▶ **Document segment**
Huge support for nurses
The 26-Counties is now locked in the grip of a major industrial dispute, which sees 28,000 nurses on strike and normal patient care reduced to a fraction of its normal level. The vast majority of the public are solidly behind the nurses in their action.
The nurses' strike is the most recent example of the major inequalities which exist in the much vaunted `Celtic Tiger' economy and more specifically, it is the result of the inequality and lack of support given to the health service by successive Dublin governments.
The back-slapping hypocrisy of establishment politicians, technocrats, business leaders and certain journalists, all of whom continually boast of the success of the Irish economy, has been exposed.
In the context of health professionals, nurses' earnings are relatively low and their working conditions poor. But the plight of the nurses is more than matched by the scandal of other extremely low paid workers across the state.
The squalid reality of the Celtic Tiger is low paid workers, an underfunded health service, underfunded public transport, house prices out of the reach of ordinary citizens, a chronic shortage of local authority housing, a rampant heroin crisis, rural poverty and environmental deprivation in urban working-class areas.
Those who are producing the new wealth in this still rapidly growing economy are not sharing in its benefits and are being screwed to the wall under the cover of something called `Partnership'.
The strength of all workers lies in unity and nurses, ultimately, should unite with all those hundreds of thousands of workers on whose backs the fallacy of the Celtic Tiger is constructed.
The government has no excuse for its failure to address the issues behind the nurses' strike, which was a long time coming.
It was nurses who were forced to implement savage health cutbacks imposed by the government in the 1980s and to witness the results of hardship and worse on patients. The extent of corruption among Irish politicians in that era is now coming to light in the various tribunals. That reality partly explains the deep and widespread support for the striking nurses.
It is to be hoped that the solidarity and support shown so far towards the nurses will continue and that for the sake of patients as well as nurses, their action results speedily in a just resolution.

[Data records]
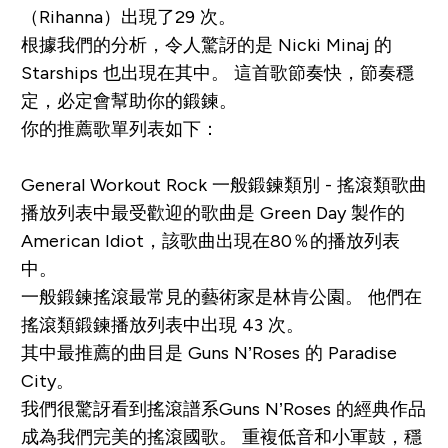
（Rihanna）出現了29 次。
根據我們的分析，令人驚訝的是 Nicki Minaj 的
Starships
也出現在其中。 這首歌節奏快，節奏穩
定，必定會幫助你的鍛鍊。
你的推薦歌單列表如下：
General Workout Rock 一般鍛鍊類別 - 搖滾類歌曲
播放列表中最受歡迎的歌曲是 Green Day 製作的
American Idiot
，該歌曲出現在80％的播放列表
中。
一般鍛鍊搖滾最常見的藝術家是林肯公園。 他們在
搖滾類鍛鍊播放列表中出現 43 次。
其中最推薦的曲目是 Guns N’Roses 的
Paradise
City
。
我們很驚訝看到搖滾譜系Guns N’Roses 的經典作品
成為我們完美的搖滾國歌。 重複低音和小軍鼓，穩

▶ **Prompt 1**
According to the piece on the nurses' strike, how many nurses are on strike?
▶ **Prompt 2**
Do these statements agree with the piece on the nurses' strike? Answer yes or no for each and quote the words that decide it. (a) Most of the public back the striking nurses. (b) Nurses earn well compared with other health professionals. (c) The health cutbacks that nurses had to carry out were imposed in the 1990s.

▶ **Response box 1**
28,000 nurses are on strike.

▶ **Response box 2**
(a) Yes: "The vast majority of the public are solidly behind the nurses in their action."
(b) No: "In the context of health professionals, nurses' earnings are relatively low and their working conditions poor."
(c) No: "savage health cutbacks imposed by the government in the 1980s"